Smartkarma circumvents the inefficiency question by engaging contributors from all over the world, both freelance and not, to source research from all over the world. The company provides the tools for these researchers to create and publish their work, but their business model allows for a wide breadth of information genres. Rather relying on a clutch of researchers who can access a small base of corporations, Smartkarma’s model allows for a wide variety of products.

“I think there is a huge difference [between what you get in house and outside]. At the end of the day, you often go external as an enhancement to what you’re doing internally,” Foster explained.

Investment research has traditionally been a lopsided industry. Source: Smartkarma

“We don’t consider ourselves a replacement, we consider ourselves as a key tool. This is where in-house researchers and portfolio managers come to discover new ideas, information or challenging information, background and context that might be outside their areas of expertise.”

Central to Smartkarma’s focus is the effort to make the platform as personal as possible for their clients in the investment space. According to Foster, there are three ways in which Smartkarma creates a personalized experience for their clients: manual selection, machine learning algorithms that aid discovery, and curated themes.

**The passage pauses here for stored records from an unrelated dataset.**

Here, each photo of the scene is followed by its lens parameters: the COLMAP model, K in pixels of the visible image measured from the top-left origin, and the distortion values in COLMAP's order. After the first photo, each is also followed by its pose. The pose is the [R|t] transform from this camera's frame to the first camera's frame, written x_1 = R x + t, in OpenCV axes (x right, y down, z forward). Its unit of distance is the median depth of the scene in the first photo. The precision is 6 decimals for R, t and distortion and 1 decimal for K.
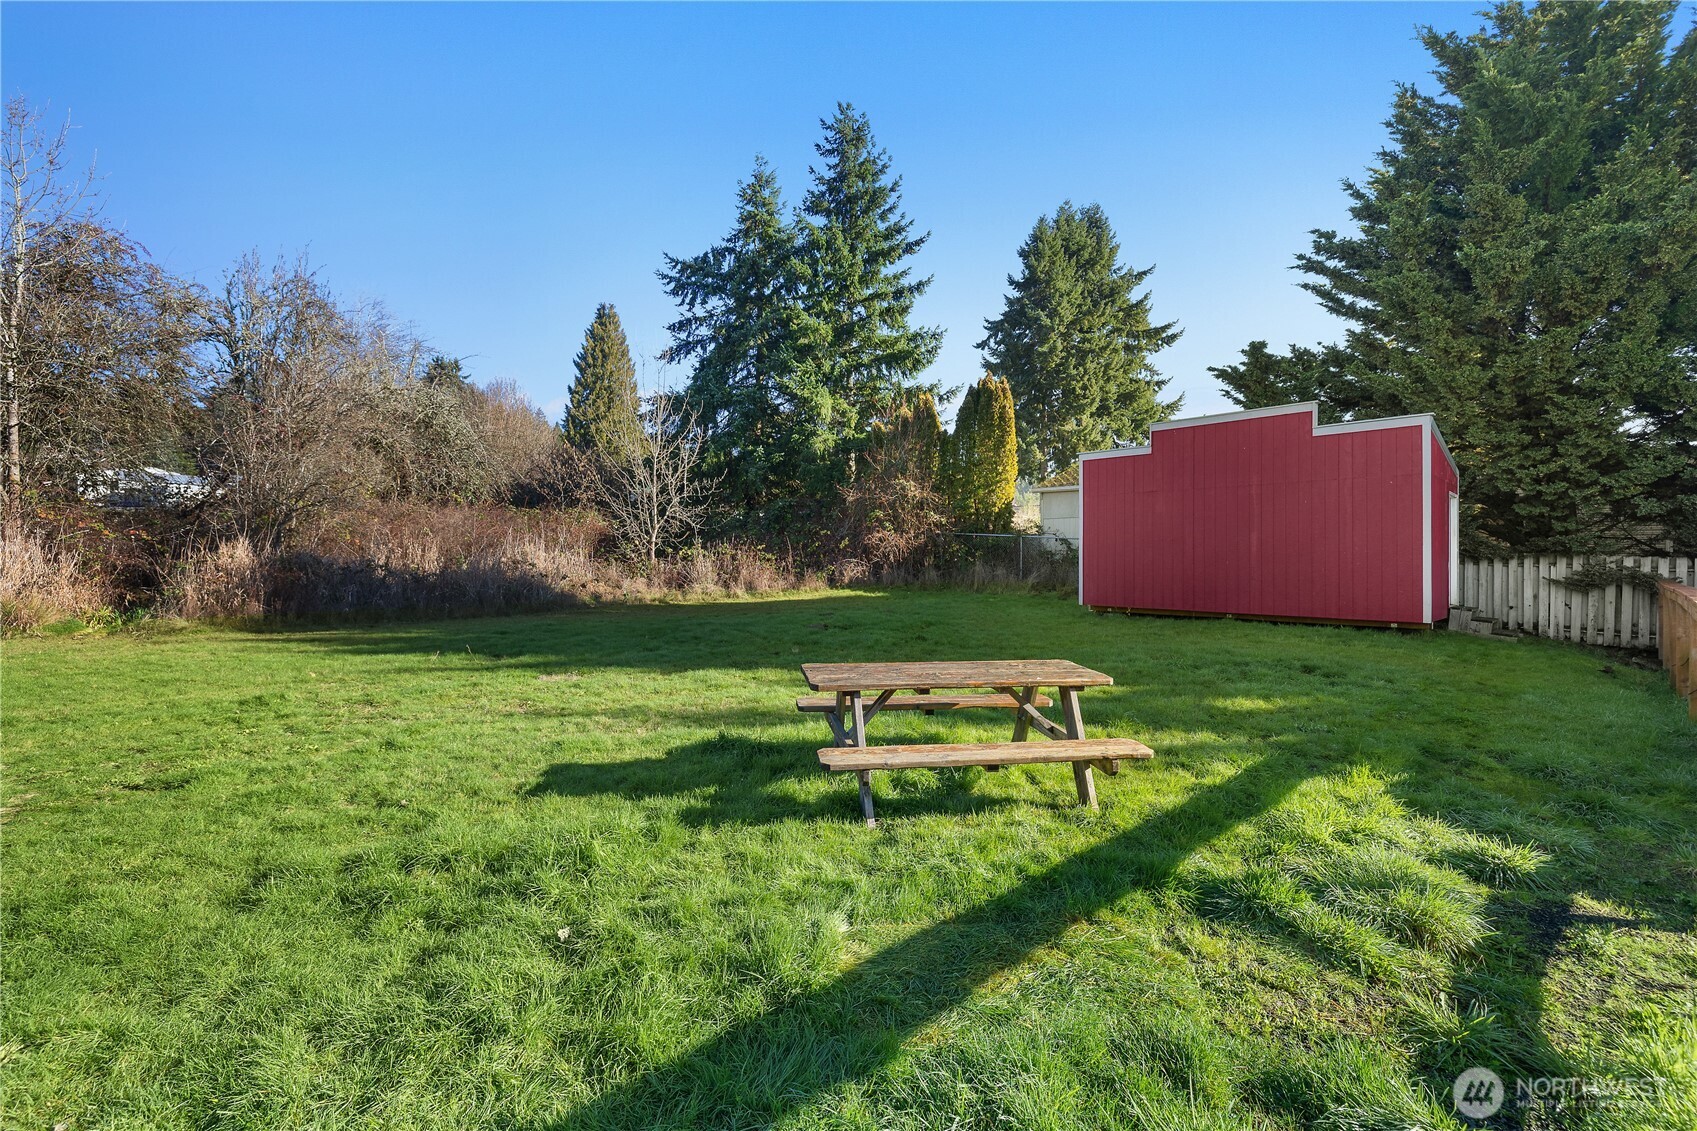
lens RADIAL K [[731.8, 0, 852.4], [0, 731.8, 558.0], [0, 0, 1]] dist [-0.001106, -0.000451]
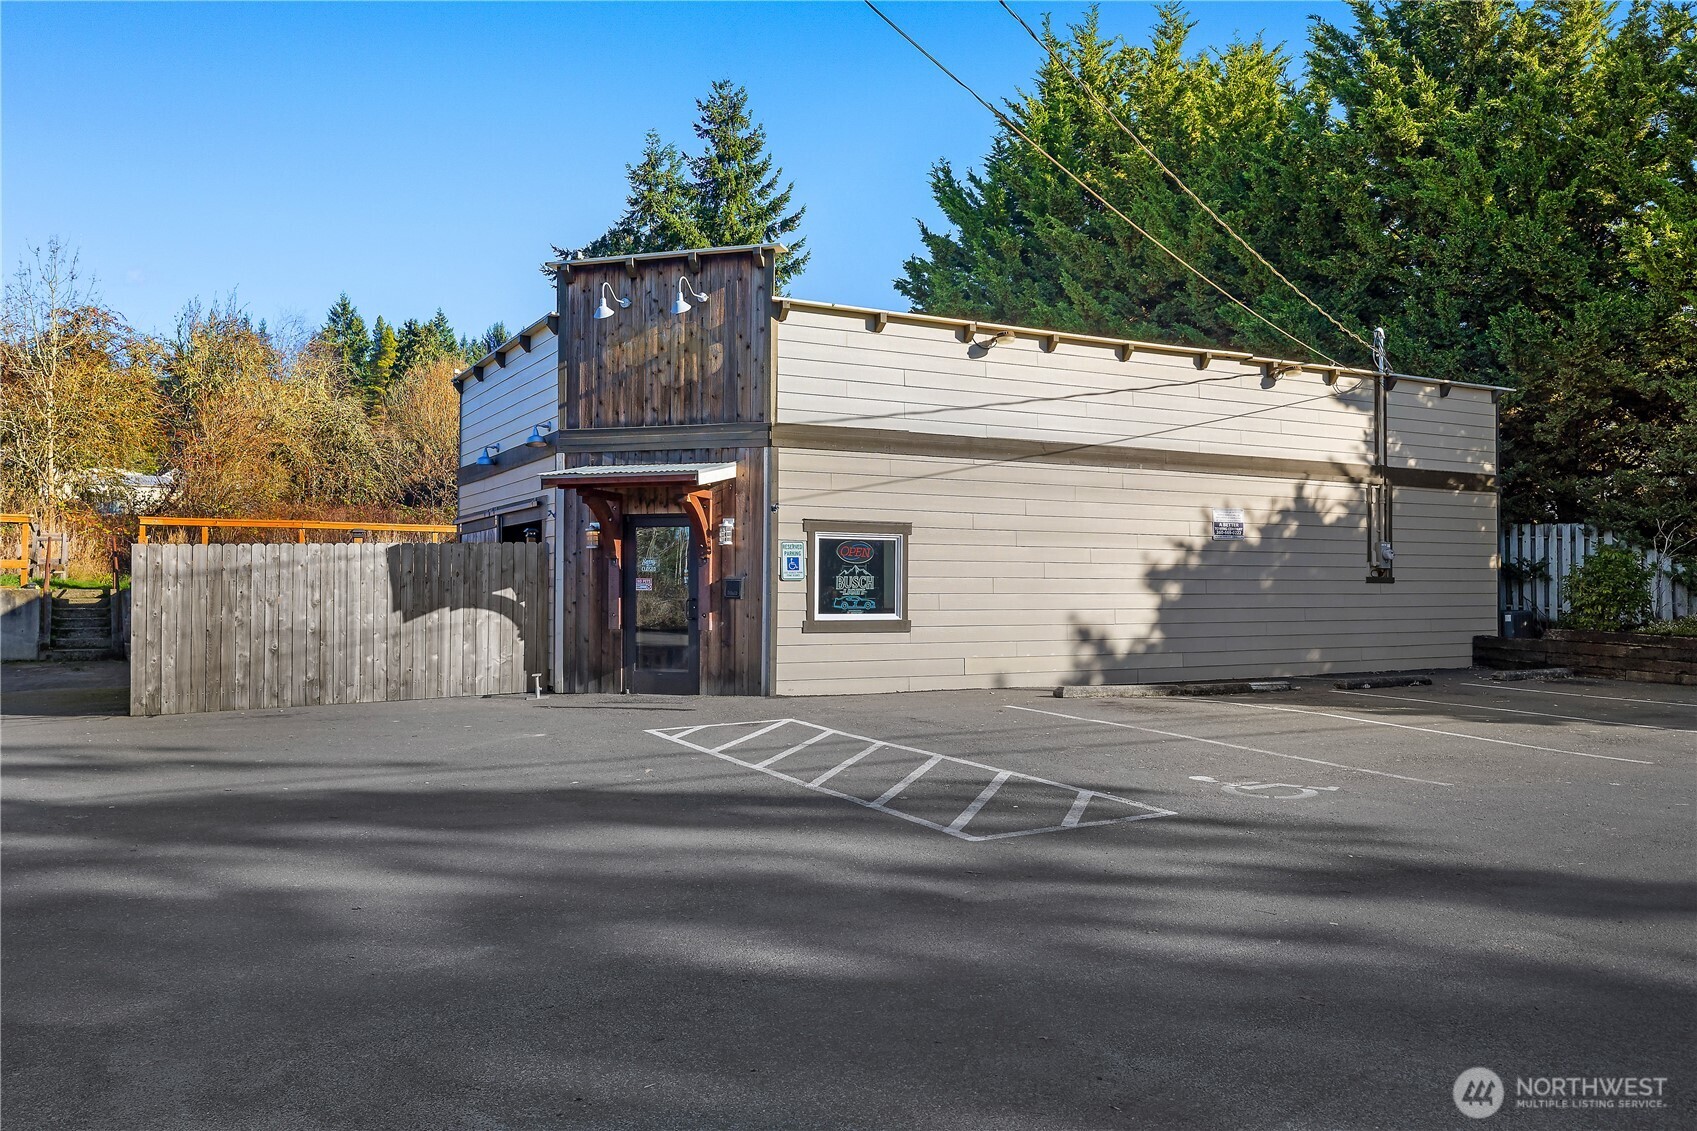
lens RADIAL K [[1302.2, 0, 846.0], [0, 1302.2, 569.5], [0, 0, 1]] dist [0.006993, -0.019088]
pose [[0.969749, -0.010238, -0.243888, 0.551604], [0.007293, 0.999889, -0.012974, 0.046475], [0.243994, 0.010803, 0.969717, -0.609432]]
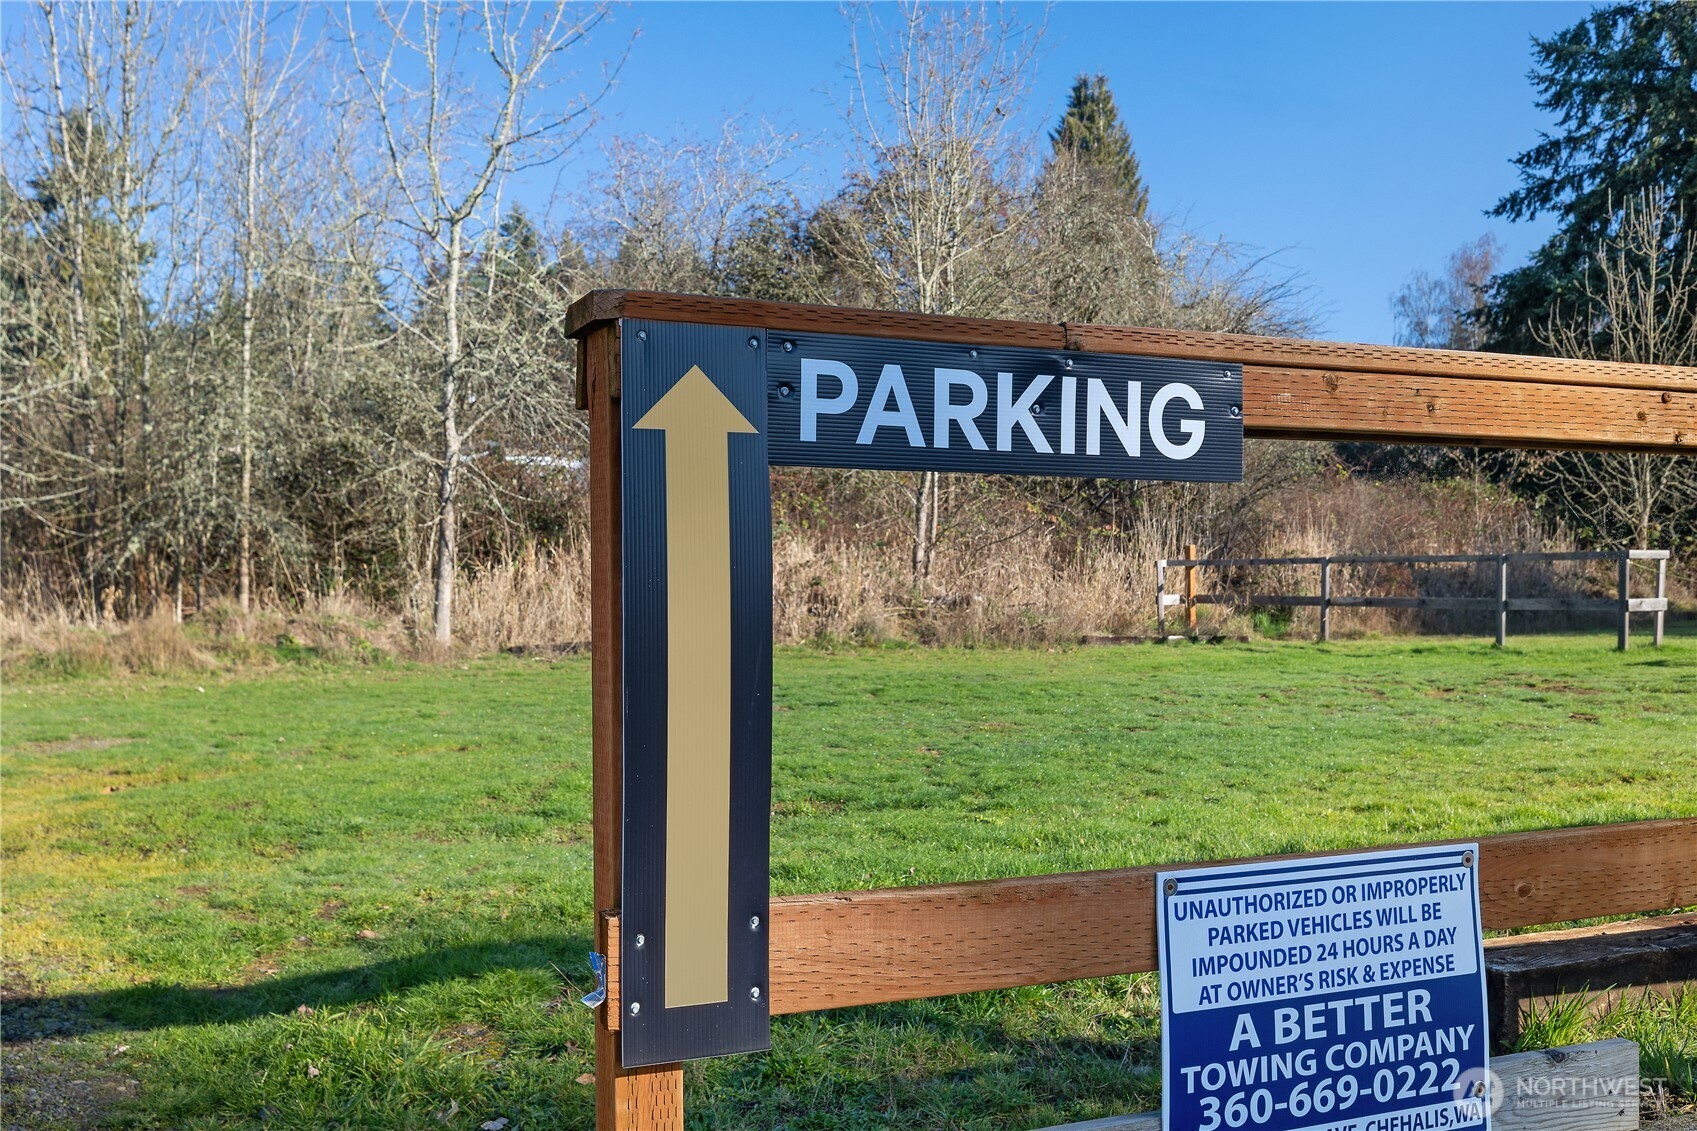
lens RADIAL K [[1692.8, 0, 847.3], [0, 1692.8, 571.8], [0, 0, 1]] dist [0.016673, 0.000000]
pose [[0.949201, -0.020003, -0.314035, -0.355991], [0.017961, 0.999795, -0.009395, 0.013529], [0.314158, 0.003277, 0.949365, -0.459921]]
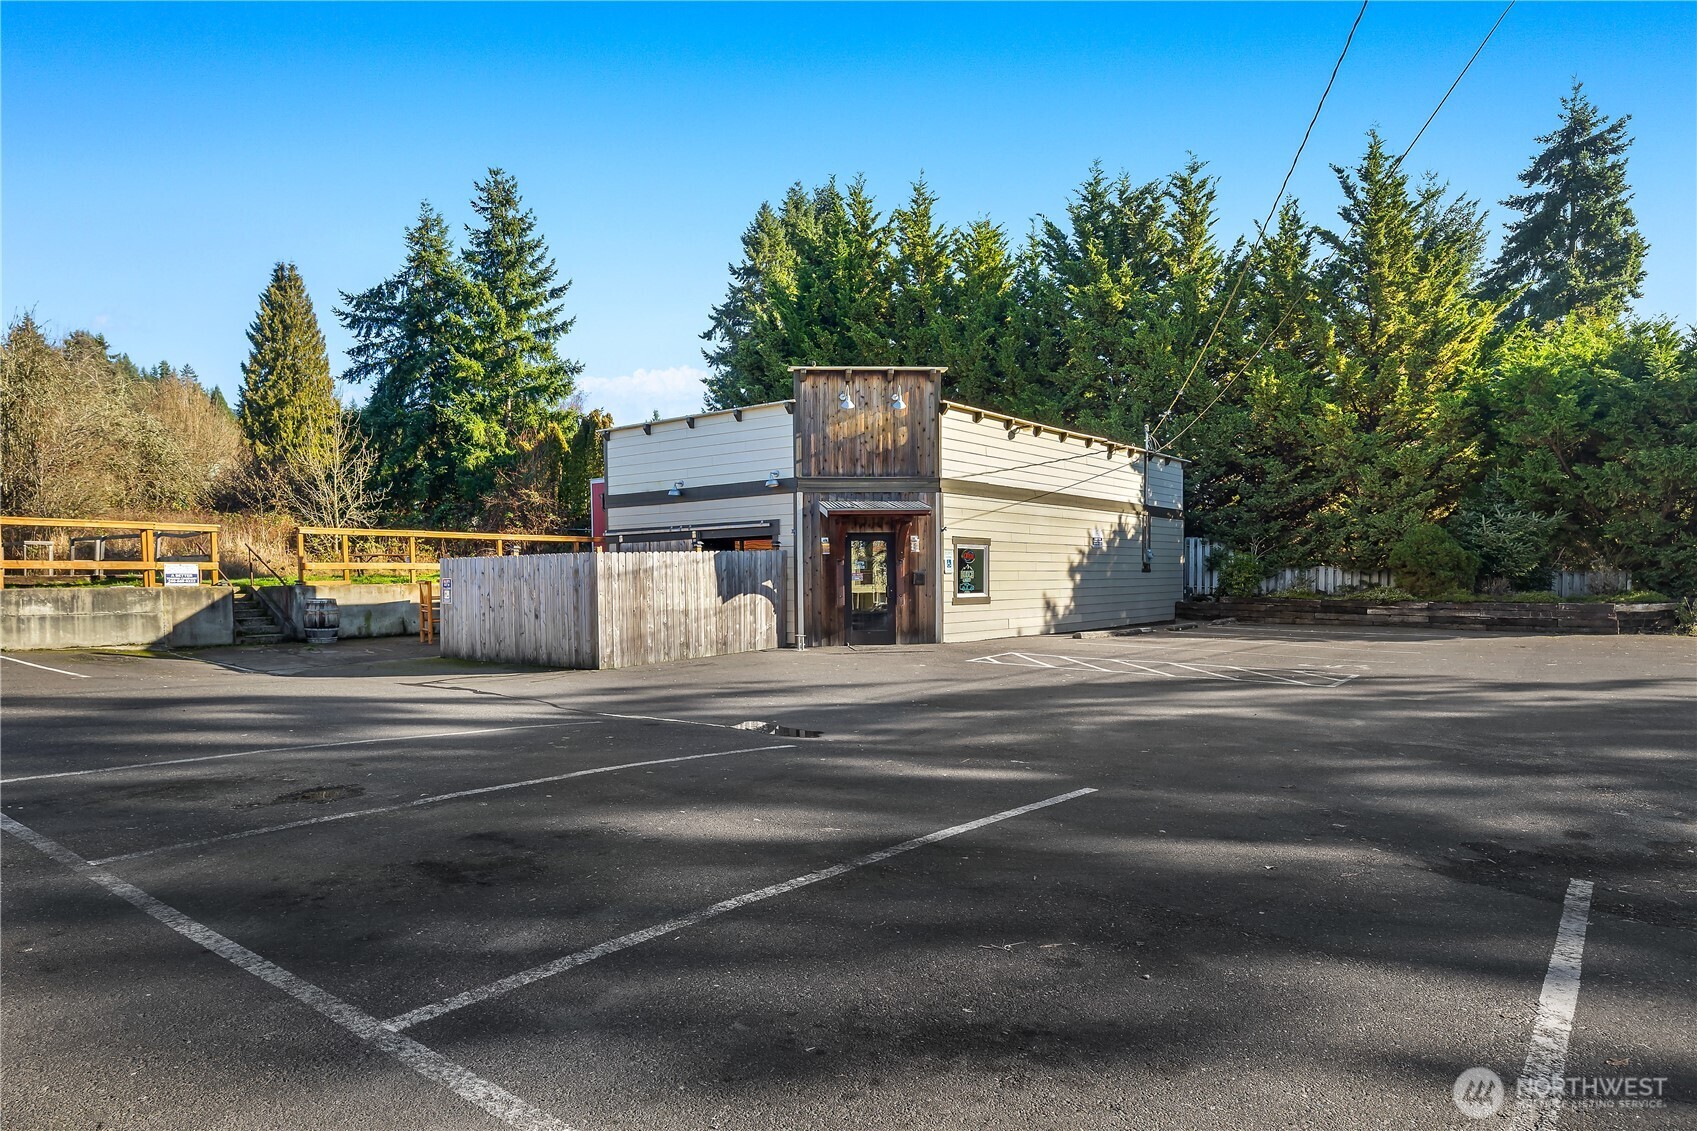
lens RADIAL K [[1031.1, 0, 826.3], [0, 1031.1, 627.4], [0, 0, 1]] dist [0.000279, 0.007781]
pose [[0.988965, -0.024200, 0.146160, 0.253312], [0.016505, 0.998425, 0.053628, 0.041927], [-0.147227, -0.050623, 0.987806, -0.758556]]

Clients can input the types of information they’re interested in — whether it’s certain geographies or industries — which can be used by the in-built machine learning processes. Smartkarma will “learn” what investors are regularly looking for in order to feed them as much information. The company also has a team of content specialists who will curate feeds or streams into broad thematic sweeps “where work is broadly contextualized around helping people around a particular problem.”

“It’s a combination of people overtly selecting [topics], our algorithms, and the way in which our suppliers work with each other, that creates all those links that can create something relevant,” he said.

“For consumers, we want to make sure it’s a place that is very unique and personal to them, and help them find what’s most relevant for them.”